Forget your money -- bartering is in
San Francisco
James McKenna has a deal for you. In exchange for your services as printer or perhaps a week at your vacation place in Florida, he'll swap you golf or karate lessons in Albany, N.Y. If it's a fine leather jacket you're interested in and you're ready to horse-trade something you have or can do well, see Jim Chaffee in Pharr, Texas.
Bartering has been around since Esau swapped his birthright for a bowl of lentils. Probably longer. But as the real value of cash continues to drop, this ancient form of cash continues to drop, this ancient form of commerce is booming across the United States. Trade clubs and new publications are sprouting up like suburbanites at a garage sale. A cashless sub-economy worth millions of dollars continues to grow, and that old spoilsport the taxman is poking around to make sure the government gets its cut.
"The essence of barter is a creative, problem-solving process where the participants can exchange value for value," says David London, a young Walnut Creek, Calif., entrepreneur who heads up the Comstock Trading Company, publishers of monthly and quarterly periodicals and a new book on bartering.
Barter (from the Old French "barater") cn mean to trick or cheat. But Mr. London (who has traded advertising space for everything from real estate to a Rototiller) insists that "unless there's mutual benefit, there's no trade.

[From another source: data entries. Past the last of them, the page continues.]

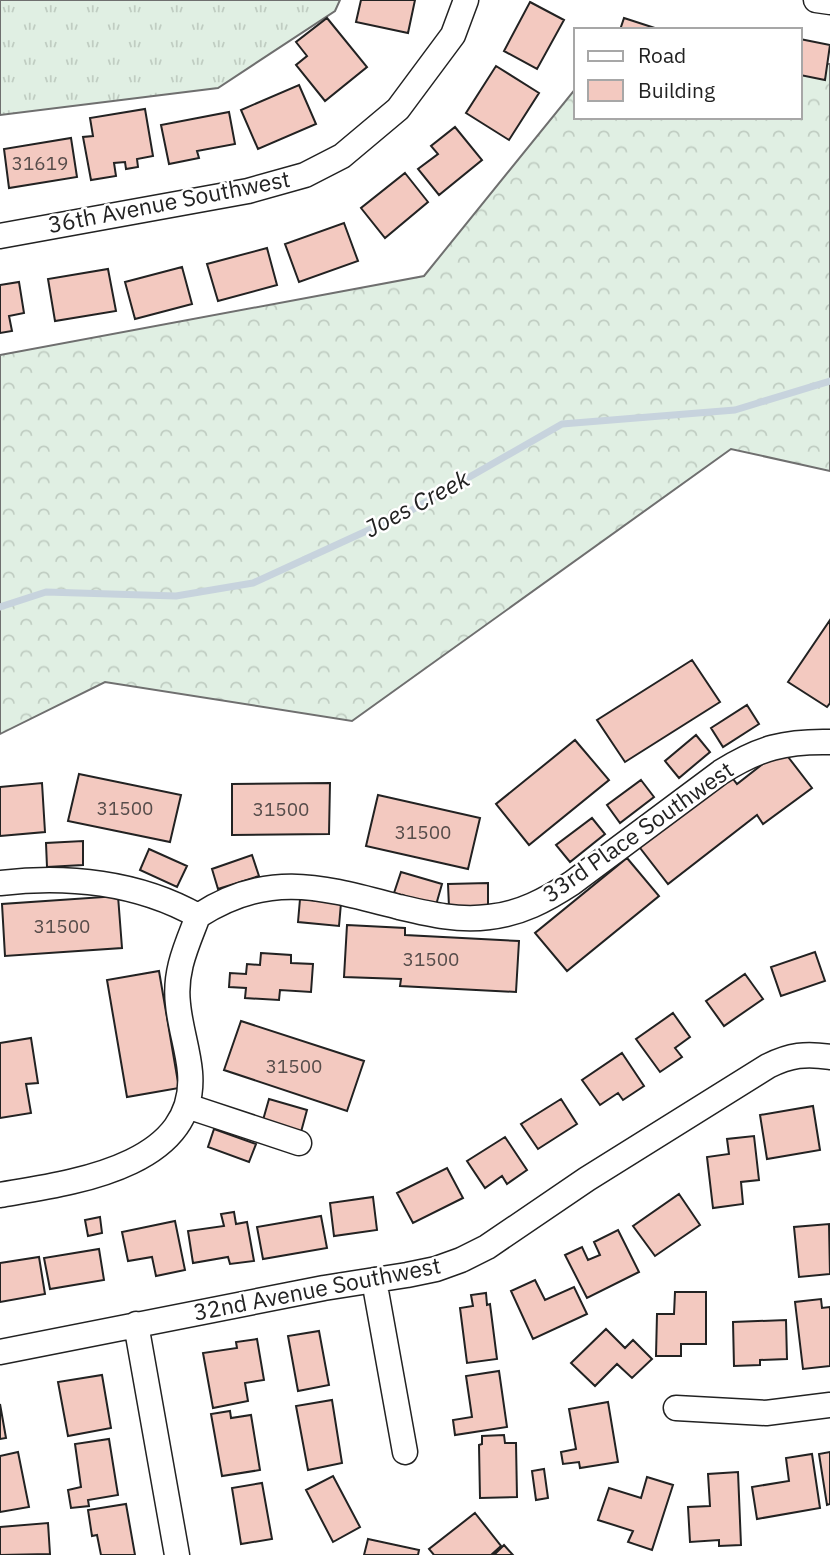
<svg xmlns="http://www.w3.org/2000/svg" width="830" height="1555" viewBox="0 0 830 1555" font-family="'IBM Plex Sans',sans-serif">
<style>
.grass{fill:url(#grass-tufts);stroke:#6f6f6f;stroke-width:2}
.forest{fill:url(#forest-crowns);stroke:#6f6f6f;stroke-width:2}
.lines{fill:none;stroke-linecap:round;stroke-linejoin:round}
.stream{stroke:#c7d3dd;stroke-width:7}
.building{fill:#f3c9c0;stroke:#222;stroke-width:2}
.minor-casing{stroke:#222;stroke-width:27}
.minor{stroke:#fff;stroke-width:24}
.labels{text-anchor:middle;stroke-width:5;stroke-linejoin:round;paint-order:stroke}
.number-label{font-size:19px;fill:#564c4a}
.street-label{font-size:23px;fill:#222;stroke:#fff}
.water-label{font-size:24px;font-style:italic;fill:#222;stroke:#fff}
</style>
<defs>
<pattern id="grass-tufts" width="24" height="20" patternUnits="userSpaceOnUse" patternTransform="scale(1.75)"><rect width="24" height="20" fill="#e0efe3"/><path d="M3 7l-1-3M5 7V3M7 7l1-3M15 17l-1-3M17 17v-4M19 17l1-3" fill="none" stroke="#c0cdc2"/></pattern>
<pattern id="forest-crowns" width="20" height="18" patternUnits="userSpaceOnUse" patternTransform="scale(1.75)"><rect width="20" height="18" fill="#e0efe3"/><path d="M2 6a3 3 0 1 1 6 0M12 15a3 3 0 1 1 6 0" fill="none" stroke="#c0cdc2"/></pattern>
</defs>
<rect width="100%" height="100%" fill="#fff"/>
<path class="grass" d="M0,0H340L335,11L218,88L0,115Z"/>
<path class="forest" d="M800,63L830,64V471L731,449L352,721L105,682L0,734V355L424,276L576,88V117H800Z"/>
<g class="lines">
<path class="stream" d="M0,607L46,592L176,596L253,583L410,511L562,424L735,410L830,381"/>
</g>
<path class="building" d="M361,0H415L408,33L356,22Z
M530,2L564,20L537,69L504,51Z
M327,18L367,67L325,101L296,65L307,56L296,42Z
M624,18L661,30H620Z
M800,39L830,45L825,80L800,75Z
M496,66L539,93L509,140L466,113Z
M299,85L316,124L258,149L241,110Z
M145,109L153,156L137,159L138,167L126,169L125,162L114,163L116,176L91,180L83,137L93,136L90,118Z
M229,112L235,144L197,151L199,158L169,164L161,125Z
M455,127L482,160L439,195L418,169L438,154L431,146Z
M71,138L77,177L9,188L4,149Z
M405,173L428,202L385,238L361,208Z
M344,223L358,261L299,282L285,244Z
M267,248L277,285L218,301L207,264Z
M182,267L192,304L135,319L125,282Z
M108,269L116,311L55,321L48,279Z
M19,282L24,313L9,316L12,331L0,333V285Z
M830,620V703L827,707L788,682Z
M692,660L720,702L625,762L597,720Z
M747,705L759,724L723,747L711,728Z
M696,735L710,752L679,778L665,761Z
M575,740L609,780L529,845L496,804Z
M782,749L812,788L763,824L757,815L668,884L637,844L730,775L737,784Z
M79,774L181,795L170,842L68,821Z
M641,780L654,797L620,823L607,805Z
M42,783L45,832L0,836V787Z
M330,783L329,834L232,835V784Z
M378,795L480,818L468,869L366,846Z
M592,818L605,834L570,862L556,845Z
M83,841V865L47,867L46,843Z
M149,849L187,866L177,887L140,870Z
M252,855L259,876L218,889L212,869Z
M627,858L659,896L567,971L535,933Z
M401,872L442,884L436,905L394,893Z
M488,883V906L449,907L448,884Z
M118,896L122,948L5,956L2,904Z
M300,899L341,903L339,926L298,922Z
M347,925L405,928V935L519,941L516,992L400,986L401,979L344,977Z
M815,952L825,981L781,996L771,967Z
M261,953L291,955V963L313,964L311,992L280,990L279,1000L245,998L246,988L229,987L230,973L246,974L247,964L260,965Z
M159,971L179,1088L127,1097L107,980Z
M745,974L763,999L724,1026L706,1001Z
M673,1013L690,1037L675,1048L682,1057L660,1072L636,1039Z
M241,1021L364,1061L347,1111L224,1070Z
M31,1038L38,1083L26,1084L31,1113L0,1118V1043Z
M622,1053L644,1086L623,1100L618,1093L600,1105L582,1080Z
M269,1099L307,1110L301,1132L263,1120Z
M561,1099L577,1124L538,1149L521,1124Z
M813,1106L820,1150L767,1159L760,1115Z
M214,1129L256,1144L249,1162L208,1147Z
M754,1136L759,1180L741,1182L743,1204L713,1208L707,1157L729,1154L727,1139Z
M505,1137L527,1170L507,1184L502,1176L485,1188L467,1161Z
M447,1168L463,1198L413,1223L397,1193Z
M679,1194L700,1225L655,1256L633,1226Z
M373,1197L377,1230L334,1236L330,1203Z
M234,1212L236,1224L247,1222L254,1261L230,1264L228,1257L193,1263L188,1231L224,1226L221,1214Z
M321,1216L327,1248L263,1259L257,1227Z
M100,1217L102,1233L88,1236L85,1220Z
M175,1221L185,1270L156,1276L152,1257L128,1261L122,1232Z
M829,1224L830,1274L799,1277L794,1227Z
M618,1230L639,1272L587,1298L565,1255L582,1247L588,1260L600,1255L594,1242Z
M99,1249L104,1280L50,1289L44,1258Z
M39,1257L45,1294L0,1302V1263Z
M535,1280L545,1300L574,1287L587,1314L533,1339L511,1291Z
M675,1292H706V1344H681V1356H656L657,1314H674Z
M486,1293L487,1305L490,1304L497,1359L467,1363L460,1308L473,1306L471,1295Z
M821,1299L822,1308L830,1307V1366L803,1369L795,1302Z
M786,1320L787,1359L760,1360V1365L734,1366L733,1322Z
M606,1329L625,1348L633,1340L652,1359L632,1378L617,1364L595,1386L571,1363Z
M319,1331L329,1385L298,1391L288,1336Z
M257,1339L264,1380L245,1383L248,1401L213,1408L203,1353L237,1348L236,1342Z
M499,1371L507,1427L455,1435L453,1420L472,1417L466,1376Z
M102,1375L111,1428L68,1436L58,1382Z
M332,1400L342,1463L308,1470L296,1406Z
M608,1402L618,1462L580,1468L579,1462L563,1464L561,1452L576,1449L569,1409Z
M0,1404L6,1438L0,1439Z
M230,1411L231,1418L251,1415L260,1470L222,1476L211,1414Z
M504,1435L505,1443H516L517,1497L480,1498L479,1445L482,1444V1436Z
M109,1439L118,1495L88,1500L89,1506L71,1508L68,1490L81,1487L75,1444Z
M18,1452L29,1507L0,1512V1456Z
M830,1452V1504L827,1505L819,1454Z
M812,1454L820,1508L757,1519L752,1487L789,1481L786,1458Z
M544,1469L548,1498L536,1500L532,1471Z
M738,1472L741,1545L719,1546V1540L690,1542L688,1507L710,1506L708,1474Z
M333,1476L360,1527L333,1542L306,1490Z
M647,1477L673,1485L652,1550L628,1542L633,1531L598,1520L609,1488L641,1498Z
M262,1483L272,1539L241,1544L232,1488Z
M126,1504L135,1555H101L97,1535L92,1536L88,1510Z
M475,1513L501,1546L491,1555H434L429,1549Z
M48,1523L50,1554L0,1555V1527Z
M368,1539L419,1550L418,1555H364Z
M504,1545L513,1555H494Z"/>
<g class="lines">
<g class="minor-casing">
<path id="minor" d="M816,0L830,2
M0,236L248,191L305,175L342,156L398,109L453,35L466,0
M0,883C67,875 138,882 198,916
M198,916C269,870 322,887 399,907C429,914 457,921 489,917C520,914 546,900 572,883L721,772C759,748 785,741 830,742
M187,1106L299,1143
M0,1195C69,1183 198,1168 190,1072C188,1049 180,1027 178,1004C174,971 187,945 198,916
M374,1280L405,1452
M136,1324L177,1555
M0,1352L324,1288L407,1275L436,1269L461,1260L487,1247L587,1179L768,1066C790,1055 806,1053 830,1057
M676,1408L766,1413L830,1405"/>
</g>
<use href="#minor" class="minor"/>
</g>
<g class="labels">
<g class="number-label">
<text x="40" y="170">31619</text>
<text x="125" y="815">31500</text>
<text x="281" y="816">31500</text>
<text x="423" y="839">31500</text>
<text x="62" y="933">31500</text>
<text x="431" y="966">31500</text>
<text x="294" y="1073">31500</text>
</g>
<g class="street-label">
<text transform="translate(169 202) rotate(-11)" y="8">36th Avenue Southwest</text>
<text transform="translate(638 832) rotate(-35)" y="8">33rd Place Southwest</text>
<text transform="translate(317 1289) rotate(-11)" y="8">32nd Avenue Southwest</text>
</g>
<g class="water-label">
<text transform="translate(417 504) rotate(-28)" y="8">Joes Creek</text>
</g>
</g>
<rect x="574" y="28" width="228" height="91" fill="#ffffff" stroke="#a7a7a7" stroke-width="2"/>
<rect x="588" y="51" width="35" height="10" fill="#ffffff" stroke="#a7a7a7" stroke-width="2"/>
<text x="638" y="63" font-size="21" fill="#222222">Road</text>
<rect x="588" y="80" width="35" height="21" fill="#f3c9c0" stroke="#a7a7a7" stroke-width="2"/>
<text x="638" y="98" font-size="21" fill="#222222">Building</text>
</svg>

"Unfortunately," he adds, "that concept gets lost with cash."
In any case, Americans by the thousands are formalizing their "propensity to truck, barter, and exchange," as Adam Smith put it. Joe Kessler, president of Trade Clubs in America, estimates that there are as many as 500 barter organizations in the US today, some highly sophisticated and computerized.
Some are merely classified listings of goods and services. Everything from Kodaks to Krugerrands, speed reading to survival instruction. There are 30 "learning exchanges" around the country, and the Chicago organization that started it all just a few years ago lists 20,000 experts in 3,000 different skills.
Some trade clubs deal in "credits" or "units," others even issue checkbooks, drafts, vouchers, or scrip. In these cases, a mini private economy evolves with its own form of currency. One problem here, some experts in barter point out, is that while a member is banking his credits for future use, inflation can do its dirty work.
Also, such formalization of barter invites greater scrutiny from the Internal Revenue Service, just the agency that swap aficionados (who tend to be libertarian souls, judging by the articles in their publications) are trying to avoid.
According to the IRS, "gross income includes all income you receive -- in the form of money, property, or services -- that is not, by law, expressly exempt from tax. . . ."
The IRS recently ruled that, for tax purposes, the value of each "trade unit" is one dollar.
But apparently there is considerable room for negotiation (if not haggling) with the tax collector over such fuzzy issues as "fair market value," "like kind ," and "mutual gifts." Particularly if trading is done between individuals and kept to relatively isolated instances not involving items or services of very large value, bartering can offer substantial tax advantages.
Plus, there's the satisfaction of "unlocking yourself as much as you can from the money system," as one barter expert puts it, gaining a little more control over one's economic life.
"It helps me quelch my anger at excessive taxation," grumbles Texas leather man Jim Chaffee, who's bartered new jackets for a roof repair on his factory. But Mr. Chaffee is also quite sure that bartering "will lead to a lot of cash business" among the 15,000 folks in Pharr.
Meanwhile, if you're interested in a well-used quarter-inch drill or a Honda motorcycle (new mufflers, needs a battery), just call me. I'm looking for a five-string banjo.